I forgot about that moment until June of 1997 when my grandson, Hunter, was just four months old. He was born a beautiful healthy boy; but, within a few weeks of his life, he became increasingly inconsolable. After a four-month search for answers, he was diagnosed with Krabbe Leukodystrophy, a painful progressive genetic disease with a life expectancy of 13 months.
At that moment, everything I had ever hoped for didn’t matter. How could anything matter when my daughter’s son was dying? In my desperate search for medical help, it didn’t take long to realize there was no help for Hunter, there was no hope for his life.
There was no place to turn, but to God. I cried out to Him… A God I grew up knowing about, but never knowing. Every minute outside of helping Jill and Hunter was spent crying out to God, studying the Bible, and learning from Christians. I needed help. I needed hope. Hunter needed healing.
Over time God answered my prayers, not with healing for Hunter or answers as to why this happened to him and our family. But, through His amazing grace, He filled my heart and life with Himself. He was what was missing in my life, and now I know Him. I was blind and now I see.
Yes, I continued to pray for healing for Hunter, but now I trusted God with his life. And, if God chose not to heal Hunter this side of heaven, it was okay. I knew I would see Hunter in the next life, for all eternity.
Now I had hope. Hope in eternal life, where there is no sickness, no tears.
I still miss Hunter deeply with a sadness that overwhelms my soul.

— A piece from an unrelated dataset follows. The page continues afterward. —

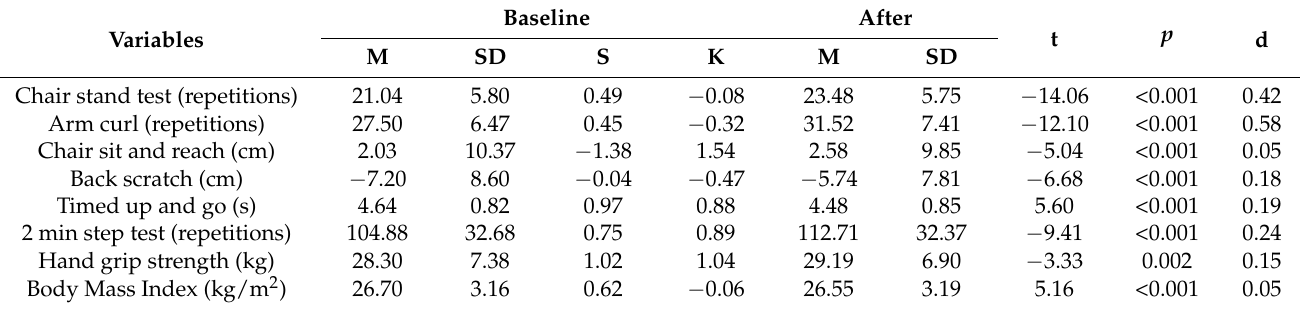
Table 1. Results of study endpoints of the total sample ( n = 48) at baseline and after exercise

But, I am no longer alone in my sadness, God holds me and reminds me of a jubilant life to come for all eternity.
~ Jacque Waggoner
Grandma of Hunter Kelly (2/14/97 – 8/5/05)
I didn’t know what I needed, but You did.
You were there for me.
You saved me.
Lord, I ask that You be there for those who need You.
Show them who You are and light their hearts with more of You and Your Glory.
Comfort them as they need You so.
In Jesus’ Name,
You turned my wailing into dancing;
You removed my sackcloth and clothed me with joy,
that my heart may sing Your praises and not be silent.
Lord my God, I will praise You forever.